The whole process was demoralizing and humiliating, and left the couple feeling vulnerable.
"It was so cutthroat," Ellis said. "We went to a lot of places. A lot. You'd see things posted an hour ago, and it already had 400 hits."
They weren't looking for anything luxurious, she said. "We just want a normal apartment that has some light, and accessibility to amenities, and a secure bicycle cage."
As they chatted with other would-be tenants in apartment viewing lineups, they heard stories that horrified them — of students sleeping in their cars after rental offers were retracted, of a couple forced to live apart when their landlord sold their apartment.
They saw decrepit, depressing apartments on offer for more than $1,500 a month. Ellis' spirits rose when she saw a listing for one bedroom for $1,000 a month, only to realize the ad was for a room, not a one-bedroom apartment.
As time wore on, they considered apartments they would have passed up initially. Instead of two-bedroom units, they considered bachelor apartments, and places further from the core, even though they don't own a car. They even considered living in Airbnb rentals, which would have been cheaper than many of the places they looked at.
"You start second-guessing yourself. You get desperate."
They advertised themselves on Kijiji and prepared a package for landlords, promoting themselves as a responsible, semi-retired couple with a good rental and credit history.

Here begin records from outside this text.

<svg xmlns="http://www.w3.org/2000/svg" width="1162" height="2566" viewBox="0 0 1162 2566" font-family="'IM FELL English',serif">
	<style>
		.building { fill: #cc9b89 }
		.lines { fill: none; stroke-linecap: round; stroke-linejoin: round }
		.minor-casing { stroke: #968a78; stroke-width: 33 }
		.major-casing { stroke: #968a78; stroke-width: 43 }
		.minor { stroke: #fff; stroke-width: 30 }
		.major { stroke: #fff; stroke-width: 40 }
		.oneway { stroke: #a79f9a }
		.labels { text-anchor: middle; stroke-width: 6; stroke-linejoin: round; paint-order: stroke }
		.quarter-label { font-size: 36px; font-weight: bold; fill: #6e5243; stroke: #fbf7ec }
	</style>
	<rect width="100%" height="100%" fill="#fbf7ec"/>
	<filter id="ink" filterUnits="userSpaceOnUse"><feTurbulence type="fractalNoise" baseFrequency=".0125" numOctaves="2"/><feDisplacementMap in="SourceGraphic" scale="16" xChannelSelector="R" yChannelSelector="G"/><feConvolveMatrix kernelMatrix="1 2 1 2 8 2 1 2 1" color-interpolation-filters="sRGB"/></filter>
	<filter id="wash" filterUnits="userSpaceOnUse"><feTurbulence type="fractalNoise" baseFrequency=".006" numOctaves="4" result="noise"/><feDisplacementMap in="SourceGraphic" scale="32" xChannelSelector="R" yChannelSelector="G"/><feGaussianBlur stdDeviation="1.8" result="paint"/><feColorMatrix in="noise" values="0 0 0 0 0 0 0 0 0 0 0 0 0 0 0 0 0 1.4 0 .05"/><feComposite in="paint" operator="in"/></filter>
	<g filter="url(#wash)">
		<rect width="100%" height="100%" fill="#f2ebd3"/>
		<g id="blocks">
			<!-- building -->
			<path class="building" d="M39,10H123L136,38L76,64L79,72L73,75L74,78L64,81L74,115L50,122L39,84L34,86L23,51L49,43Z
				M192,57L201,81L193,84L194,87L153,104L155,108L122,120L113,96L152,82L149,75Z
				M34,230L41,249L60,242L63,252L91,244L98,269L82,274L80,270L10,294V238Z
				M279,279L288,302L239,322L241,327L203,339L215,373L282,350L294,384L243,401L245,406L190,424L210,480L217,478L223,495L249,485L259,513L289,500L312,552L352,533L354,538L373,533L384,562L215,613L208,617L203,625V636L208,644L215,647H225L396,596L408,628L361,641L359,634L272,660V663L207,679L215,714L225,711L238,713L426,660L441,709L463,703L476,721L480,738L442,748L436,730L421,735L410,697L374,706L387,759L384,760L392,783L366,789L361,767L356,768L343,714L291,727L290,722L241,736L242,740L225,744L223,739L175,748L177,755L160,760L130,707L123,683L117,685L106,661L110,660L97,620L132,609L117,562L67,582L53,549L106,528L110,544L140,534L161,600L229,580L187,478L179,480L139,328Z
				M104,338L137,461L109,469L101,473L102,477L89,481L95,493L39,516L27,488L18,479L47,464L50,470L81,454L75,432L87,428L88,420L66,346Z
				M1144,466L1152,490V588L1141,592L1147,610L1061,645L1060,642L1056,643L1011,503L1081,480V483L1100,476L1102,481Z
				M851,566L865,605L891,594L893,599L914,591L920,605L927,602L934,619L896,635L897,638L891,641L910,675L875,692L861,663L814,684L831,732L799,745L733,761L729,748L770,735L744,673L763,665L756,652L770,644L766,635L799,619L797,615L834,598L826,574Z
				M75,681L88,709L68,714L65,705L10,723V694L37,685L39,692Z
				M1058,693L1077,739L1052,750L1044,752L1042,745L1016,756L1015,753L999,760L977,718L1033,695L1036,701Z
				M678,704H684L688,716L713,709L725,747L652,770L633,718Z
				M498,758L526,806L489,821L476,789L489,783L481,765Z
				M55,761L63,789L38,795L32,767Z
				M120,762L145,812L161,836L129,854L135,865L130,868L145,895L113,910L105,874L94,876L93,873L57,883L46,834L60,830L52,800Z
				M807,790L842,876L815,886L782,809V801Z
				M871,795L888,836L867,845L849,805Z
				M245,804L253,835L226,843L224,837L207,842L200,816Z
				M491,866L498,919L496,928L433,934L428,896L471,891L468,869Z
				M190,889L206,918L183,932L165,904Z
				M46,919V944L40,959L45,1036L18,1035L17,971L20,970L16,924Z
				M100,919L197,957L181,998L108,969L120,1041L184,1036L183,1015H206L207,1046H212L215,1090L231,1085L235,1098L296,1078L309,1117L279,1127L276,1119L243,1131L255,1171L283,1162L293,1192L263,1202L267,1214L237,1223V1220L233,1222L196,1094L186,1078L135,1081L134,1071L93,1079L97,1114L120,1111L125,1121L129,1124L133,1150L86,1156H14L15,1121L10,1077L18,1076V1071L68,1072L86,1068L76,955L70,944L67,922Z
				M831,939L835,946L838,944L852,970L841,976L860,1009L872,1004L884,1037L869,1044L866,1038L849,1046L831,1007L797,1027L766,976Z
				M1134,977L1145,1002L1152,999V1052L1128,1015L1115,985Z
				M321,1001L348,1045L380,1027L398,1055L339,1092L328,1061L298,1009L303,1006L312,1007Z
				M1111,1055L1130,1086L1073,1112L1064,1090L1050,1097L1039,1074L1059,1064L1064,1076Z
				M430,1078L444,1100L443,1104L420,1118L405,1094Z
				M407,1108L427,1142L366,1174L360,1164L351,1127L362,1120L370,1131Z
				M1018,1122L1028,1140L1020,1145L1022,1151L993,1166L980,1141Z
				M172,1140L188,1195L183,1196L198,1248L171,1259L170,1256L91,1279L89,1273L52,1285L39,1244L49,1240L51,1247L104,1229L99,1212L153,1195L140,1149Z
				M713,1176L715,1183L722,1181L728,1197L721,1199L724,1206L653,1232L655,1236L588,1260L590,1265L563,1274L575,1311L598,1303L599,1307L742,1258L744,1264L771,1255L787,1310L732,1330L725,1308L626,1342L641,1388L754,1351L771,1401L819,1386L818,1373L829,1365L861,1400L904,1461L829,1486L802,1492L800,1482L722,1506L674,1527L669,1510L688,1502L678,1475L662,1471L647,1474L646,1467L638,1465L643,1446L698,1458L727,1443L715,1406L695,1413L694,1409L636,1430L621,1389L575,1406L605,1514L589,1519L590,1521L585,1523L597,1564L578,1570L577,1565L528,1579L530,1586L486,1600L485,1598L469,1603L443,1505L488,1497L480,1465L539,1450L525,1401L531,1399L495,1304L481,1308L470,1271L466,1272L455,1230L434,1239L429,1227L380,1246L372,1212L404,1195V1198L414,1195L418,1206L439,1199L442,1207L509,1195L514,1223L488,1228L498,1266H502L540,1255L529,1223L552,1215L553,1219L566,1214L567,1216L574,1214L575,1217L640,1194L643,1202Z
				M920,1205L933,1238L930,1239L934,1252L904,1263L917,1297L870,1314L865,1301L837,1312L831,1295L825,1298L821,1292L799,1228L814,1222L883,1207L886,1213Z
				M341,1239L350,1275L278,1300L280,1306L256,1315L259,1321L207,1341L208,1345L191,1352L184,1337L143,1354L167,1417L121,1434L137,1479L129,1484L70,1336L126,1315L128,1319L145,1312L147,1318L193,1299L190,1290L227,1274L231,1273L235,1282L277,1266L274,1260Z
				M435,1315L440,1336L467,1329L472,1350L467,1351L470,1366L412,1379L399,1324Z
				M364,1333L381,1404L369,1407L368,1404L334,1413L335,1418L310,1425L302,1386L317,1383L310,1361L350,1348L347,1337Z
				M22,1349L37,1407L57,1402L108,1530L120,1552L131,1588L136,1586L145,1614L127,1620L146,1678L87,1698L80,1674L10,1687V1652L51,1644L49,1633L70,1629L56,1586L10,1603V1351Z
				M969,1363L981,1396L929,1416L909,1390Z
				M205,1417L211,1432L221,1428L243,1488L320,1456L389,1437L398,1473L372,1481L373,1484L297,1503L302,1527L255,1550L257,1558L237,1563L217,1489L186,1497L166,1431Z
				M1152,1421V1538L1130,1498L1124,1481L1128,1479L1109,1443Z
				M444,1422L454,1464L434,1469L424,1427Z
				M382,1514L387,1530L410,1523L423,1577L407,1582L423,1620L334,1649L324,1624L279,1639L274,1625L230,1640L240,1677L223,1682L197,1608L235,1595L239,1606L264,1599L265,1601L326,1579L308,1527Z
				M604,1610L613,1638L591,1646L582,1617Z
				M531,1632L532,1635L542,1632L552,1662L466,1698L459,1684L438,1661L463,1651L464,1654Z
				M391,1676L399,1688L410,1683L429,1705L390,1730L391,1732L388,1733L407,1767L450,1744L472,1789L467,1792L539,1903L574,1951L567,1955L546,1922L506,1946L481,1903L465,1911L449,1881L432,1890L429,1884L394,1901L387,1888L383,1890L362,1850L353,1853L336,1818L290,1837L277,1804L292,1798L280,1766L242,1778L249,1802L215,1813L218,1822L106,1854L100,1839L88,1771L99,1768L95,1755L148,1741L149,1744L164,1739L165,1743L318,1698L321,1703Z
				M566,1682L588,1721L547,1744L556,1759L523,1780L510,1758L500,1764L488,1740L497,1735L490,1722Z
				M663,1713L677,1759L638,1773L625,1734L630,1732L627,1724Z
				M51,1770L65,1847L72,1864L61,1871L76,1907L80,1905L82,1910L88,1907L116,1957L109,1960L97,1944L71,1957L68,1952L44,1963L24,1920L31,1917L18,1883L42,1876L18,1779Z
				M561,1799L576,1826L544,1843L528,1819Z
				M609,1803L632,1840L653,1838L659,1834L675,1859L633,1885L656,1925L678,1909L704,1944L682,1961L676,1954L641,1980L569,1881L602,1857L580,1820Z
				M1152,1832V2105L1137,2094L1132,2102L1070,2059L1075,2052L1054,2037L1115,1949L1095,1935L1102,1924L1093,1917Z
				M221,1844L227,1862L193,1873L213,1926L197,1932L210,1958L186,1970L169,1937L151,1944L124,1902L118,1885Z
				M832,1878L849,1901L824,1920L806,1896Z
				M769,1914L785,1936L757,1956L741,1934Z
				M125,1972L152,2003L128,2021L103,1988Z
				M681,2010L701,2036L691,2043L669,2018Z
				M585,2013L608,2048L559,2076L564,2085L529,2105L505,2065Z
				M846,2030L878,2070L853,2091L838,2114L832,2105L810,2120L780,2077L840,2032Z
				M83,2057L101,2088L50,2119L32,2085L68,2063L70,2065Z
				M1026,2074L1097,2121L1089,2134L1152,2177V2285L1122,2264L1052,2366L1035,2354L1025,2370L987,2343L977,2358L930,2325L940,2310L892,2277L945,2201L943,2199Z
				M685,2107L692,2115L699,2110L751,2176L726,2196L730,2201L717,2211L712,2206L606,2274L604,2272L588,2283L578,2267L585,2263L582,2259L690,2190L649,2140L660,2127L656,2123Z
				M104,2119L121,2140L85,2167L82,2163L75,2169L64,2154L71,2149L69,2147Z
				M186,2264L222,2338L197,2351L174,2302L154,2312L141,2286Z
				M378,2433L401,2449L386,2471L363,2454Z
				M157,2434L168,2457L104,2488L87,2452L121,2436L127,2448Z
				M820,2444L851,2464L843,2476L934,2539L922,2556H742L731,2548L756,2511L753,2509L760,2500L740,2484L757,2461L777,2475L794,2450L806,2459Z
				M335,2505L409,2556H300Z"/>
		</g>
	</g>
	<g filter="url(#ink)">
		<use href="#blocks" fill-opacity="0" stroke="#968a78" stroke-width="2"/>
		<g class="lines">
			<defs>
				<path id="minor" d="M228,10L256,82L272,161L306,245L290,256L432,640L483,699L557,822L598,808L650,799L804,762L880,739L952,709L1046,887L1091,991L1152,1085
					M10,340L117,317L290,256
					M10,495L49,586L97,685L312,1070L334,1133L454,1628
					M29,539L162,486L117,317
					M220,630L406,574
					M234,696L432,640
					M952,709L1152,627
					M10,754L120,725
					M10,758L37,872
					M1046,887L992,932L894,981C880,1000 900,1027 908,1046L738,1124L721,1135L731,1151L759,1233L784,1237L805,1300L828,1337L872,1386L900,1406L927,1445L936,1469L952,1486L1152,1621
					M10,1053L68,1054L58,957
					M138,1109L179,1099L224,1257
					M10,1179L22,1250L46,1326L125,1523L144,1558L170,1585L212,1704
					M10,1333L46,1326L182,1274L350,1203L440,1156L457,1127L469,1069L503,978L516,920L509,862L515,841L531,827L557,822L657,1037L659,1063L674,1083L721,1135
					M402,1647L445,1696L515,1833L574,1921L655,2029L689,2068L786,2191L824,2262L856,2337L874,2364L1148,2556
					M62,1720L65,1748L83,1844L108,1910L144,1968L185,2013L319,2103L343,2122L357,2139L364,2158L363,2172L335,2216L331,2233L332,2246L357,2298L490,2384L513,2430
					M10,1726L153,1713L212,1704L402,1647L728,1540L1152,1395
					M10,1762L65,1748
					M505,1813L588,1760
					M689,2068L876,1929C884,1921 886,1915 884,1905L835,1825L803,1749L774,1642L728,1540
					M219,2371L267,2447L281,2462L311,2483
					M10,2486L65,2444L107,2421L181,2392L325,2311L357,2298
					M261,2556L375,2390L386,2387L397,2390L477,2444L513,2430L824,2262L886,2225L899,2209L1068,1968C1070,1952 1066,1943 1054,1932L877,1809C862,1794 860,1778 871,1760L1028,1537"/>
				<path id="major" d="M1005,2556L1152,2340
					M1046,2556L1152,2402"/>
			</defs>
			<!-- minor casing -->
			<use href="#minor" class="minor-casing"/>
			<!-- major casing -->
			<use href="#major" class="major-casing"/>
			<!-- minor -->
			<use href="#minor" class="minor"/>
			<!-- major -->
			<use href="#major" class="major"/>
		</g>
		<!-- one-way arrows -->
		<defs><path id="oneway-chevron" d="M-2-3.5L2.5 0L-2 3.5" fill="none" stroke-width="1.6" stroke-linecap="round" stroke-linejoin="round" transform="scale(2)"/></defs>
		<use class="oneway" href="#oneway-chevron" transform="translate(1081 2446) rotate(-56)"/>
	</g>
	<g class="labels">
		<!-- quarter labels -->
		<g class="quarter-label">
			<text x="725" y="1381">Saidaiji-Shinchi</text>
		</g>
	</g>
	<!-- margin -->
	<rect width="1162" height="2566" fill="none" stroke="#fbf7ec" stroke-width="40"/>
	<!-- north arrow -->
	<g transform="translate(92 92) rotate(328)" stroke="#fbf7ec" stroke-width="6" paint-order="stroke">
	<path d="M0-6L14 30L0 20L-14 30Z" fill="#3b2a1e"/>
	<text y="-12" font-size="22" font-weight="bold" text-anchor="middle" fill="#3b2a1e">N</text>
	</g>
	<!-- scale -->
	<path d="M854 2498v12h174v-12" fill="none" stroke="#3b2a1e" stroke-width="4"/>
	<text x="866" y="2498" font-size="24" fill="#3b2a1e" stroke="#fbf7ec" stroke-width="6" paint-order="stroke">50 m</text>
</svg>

Some landlords asked for sensitive and personal information such as social insurance and bank account numbers. Others banned pets, in defiance of Ontario law.
They decided to leave their current apartment in August — a move Ellis now admits was "naive" — because they felt they were paying more than it was worth and had ongoing troubles with repairs and maintenance
After they gave notice, they saw their apartment listed for $1,950 plus utilities — 30 per cent more than the $1,500 plus utilities they were paying.

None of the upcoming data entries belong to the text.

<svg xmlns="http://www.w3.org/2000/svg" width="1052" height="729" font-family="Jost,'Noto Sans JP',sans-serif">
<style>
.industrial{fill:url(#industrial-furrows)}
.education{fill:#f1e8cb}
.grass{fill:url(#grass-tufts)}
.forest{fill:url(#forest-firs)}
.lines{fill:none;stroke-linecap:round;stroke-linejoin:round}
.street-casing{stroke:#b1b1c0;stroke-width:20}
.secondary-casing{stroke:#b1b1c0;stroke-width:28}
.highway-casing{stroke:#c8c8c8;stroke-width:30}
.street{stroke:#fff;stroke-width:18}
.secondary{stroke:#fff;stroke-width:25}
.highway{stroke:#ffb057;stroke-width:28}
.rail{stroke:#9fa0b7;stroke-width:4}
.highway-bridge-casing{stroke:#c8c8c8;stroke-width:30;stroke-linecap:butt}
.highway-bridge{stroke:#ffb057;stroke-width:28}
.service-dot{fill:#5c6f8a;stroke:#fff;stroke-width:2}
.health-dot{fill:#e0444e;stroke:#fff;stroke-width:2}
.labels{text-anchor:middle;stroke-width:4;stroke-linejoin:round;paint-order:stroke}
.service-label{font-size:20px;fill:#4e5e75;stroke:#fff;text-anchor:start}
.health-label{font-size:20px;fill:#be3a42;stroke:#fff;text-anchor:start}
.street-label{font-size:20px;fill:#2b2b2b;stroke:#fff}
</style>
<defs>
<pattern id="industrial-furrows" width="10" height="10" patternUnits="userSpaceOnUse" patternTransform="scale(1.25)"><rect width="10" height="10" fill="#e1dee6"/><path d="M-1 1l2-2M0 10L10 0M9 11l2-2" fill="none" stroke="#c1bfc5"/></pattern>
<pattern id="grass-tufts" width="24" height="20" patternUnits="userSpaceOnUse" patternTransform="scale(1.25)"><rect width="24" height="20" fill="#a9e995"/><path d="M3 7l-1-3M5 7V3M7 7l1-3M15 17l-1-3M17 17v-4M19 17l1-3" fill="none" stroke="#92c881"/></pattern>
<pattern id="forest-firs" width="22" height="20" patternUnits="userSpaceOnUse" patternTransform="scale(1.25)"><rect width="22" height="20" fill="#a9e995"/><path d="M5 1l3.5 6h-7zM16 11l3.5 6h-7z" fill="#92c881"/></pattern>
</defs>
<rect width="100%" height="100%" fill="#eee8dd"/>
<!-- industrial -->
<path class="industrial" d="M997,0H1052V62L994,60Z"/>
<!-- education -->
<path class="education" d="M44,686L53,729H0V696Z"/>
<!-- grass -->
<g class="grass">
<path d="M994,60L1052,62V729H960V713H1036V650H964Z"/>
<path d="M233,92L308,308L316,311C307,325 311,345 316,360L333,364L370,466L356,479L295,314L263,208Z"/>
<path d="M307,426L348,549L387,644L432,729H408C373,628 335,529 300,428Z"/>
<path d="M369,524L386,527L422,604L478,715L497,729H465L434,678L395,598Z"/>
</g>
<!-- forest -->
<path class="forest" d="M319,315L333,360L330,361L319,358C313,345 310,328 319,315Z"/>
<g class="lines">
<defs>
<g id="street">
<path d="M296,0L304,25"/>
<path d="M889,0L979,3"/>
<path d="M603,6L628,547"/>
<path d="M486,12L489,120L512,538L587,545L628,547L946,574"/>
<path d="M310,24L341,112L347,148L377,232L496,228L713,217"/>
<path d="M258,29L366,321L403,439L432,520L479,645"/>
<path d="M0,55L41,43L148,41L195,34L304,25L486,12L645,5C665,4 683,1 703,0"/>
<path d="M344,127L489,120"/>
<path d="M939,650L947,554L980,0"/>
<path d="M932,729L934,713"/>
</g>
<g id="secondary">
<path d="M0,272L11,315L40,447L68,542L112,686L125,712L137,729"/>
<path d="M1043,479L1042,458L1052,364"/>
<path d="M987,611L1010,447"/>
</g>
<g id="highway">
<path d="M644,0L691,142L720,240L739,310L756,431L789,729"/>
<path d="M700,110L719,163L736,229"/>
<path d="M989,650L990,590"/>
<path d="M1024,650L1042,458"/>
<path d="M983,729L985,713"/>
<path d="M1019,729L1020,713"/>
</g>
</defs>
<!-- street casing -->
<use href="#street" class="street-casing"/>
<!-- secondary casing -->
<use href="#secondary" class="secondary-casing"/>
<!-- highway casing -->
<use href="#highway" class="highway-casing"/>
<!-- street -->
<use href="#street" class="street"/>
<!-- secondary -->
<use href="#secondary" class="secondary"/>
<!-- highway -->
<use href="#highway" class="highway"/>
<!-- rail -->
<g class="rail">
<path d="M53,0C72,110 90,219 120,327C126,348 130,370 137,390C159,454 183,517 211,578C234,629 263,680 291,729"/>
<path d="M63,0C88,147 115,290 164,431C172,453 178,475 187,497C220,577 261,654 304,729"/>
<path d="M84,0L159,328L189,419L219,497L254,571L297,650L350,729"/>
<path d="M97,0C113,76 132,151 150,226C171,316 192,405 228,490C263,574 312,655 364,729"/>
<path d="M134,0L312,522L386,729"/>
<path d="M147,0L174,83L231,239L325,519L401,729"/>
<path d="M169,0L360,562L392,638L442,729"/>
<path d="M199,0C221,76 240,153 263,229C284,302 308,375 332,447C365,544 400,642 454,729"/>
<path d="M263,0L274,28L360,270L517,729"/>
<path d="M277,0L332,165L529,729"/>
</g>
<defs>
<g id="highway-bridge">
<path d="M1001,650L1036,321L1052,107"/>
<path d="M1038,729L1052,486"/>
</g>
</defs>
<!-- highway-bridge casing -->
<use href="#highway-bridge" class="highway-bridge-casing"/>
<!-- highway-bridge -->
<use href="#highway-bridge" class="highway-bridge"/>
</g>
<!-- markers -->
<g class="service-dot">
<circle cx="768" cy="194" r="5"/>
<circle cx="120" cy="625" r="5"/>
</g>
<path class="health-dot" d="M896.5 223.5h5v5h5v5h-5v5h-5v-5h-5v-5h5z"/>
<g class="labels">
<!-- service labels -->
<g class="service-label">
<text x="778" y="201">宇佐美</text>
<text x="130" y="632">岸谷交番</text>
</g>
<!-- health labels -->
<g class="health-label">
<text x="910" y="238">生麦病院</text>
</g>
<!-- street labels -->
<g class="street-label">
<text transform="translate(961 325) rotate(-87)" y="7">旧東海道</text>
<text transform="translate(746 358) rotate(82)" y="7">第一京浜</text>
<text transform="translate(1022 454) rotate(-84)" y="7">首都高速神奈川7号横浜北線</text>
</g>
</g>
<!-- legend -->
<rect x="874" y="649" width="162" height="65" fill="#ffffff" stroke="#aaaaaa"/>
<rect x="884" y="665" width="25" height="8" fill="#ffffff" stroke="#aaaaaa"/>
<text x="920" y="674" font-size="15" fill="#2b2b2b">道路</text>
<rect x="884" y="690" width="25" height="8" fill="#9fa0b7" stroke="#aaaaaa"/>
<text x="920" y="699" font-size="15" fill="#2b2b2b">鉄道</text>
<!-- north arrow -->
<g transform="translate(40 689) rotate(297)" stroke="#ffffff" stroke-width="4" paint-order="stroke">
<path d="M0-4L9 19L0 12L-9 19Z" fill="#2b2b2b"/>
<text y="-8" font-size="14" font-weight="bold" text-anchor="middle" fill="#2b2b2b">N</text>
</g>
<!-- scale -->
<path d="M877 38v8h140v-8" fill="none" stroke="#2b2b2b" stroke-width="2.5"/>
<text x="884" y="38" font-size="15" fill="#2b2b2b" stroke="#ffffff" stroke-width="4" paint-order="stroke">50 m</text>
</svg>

Ellis and Young recently found a suitable place, at a higher rent than they'd originally been prepared to pay. But they say the fact that they — white, middle-class, English-speaking, with a good rental and credit history — had such trouble only underscores how difficult it is for all tenants to find a decent home at a price they can afford.
"We're so grateful to have this nice place (to move to), but to pay $1,650 a month — that's an obscene amount of money."
Even during the two months they searched for a new place, rents seemed to rise by about $200, Ellis said.
The statistics bear her out. Rents for one-bedroom apartments in Kitchener jumped an astounding 16 per cent from a year ago, according to rental search engine PadMapper — the highest increase in the 24 cities PadMapper monitors. Inflation over that period was about 1.6 per cent.
While the rental supply in Waterloo Region is relatively healthy — the Canada Mortgage and Housing Corp. pegs the vacancy rate for one-bedroom apartments at 2.9 per cent — many are aimed at a high-end market, and are advertised as 'luxury rental.'
"The demand is outstripping supply for units that are in the affordable range," said Ryan Pettipiere, director of housing at the Region of Waterloo. "Whether you are middle- to even high-middle-income, you're getting affected."
The tough rental market puts pressure on the 5,000 to 6,000 subsidized units that the region oversees for people on limited incomes, Pettipiere said. Tenants whose situation improves aren't able to move out of subsidized housing, since there's little else available.
"We're seeing this bottleneck," he said. "The number of unit turnovers we have in a given year continues to decrease as the affordability gap continues to grow."
Ellis said the tough rental market is deeply concerning. "Everybody should be able to find a place that's reasonable," she said. "Not luxury, but so they can still afford to buy food and maybe go out for the odd coffee."
Pettipiere agrees. Having a decent place to live "is not something that's a nice-to-have. It's a necessity."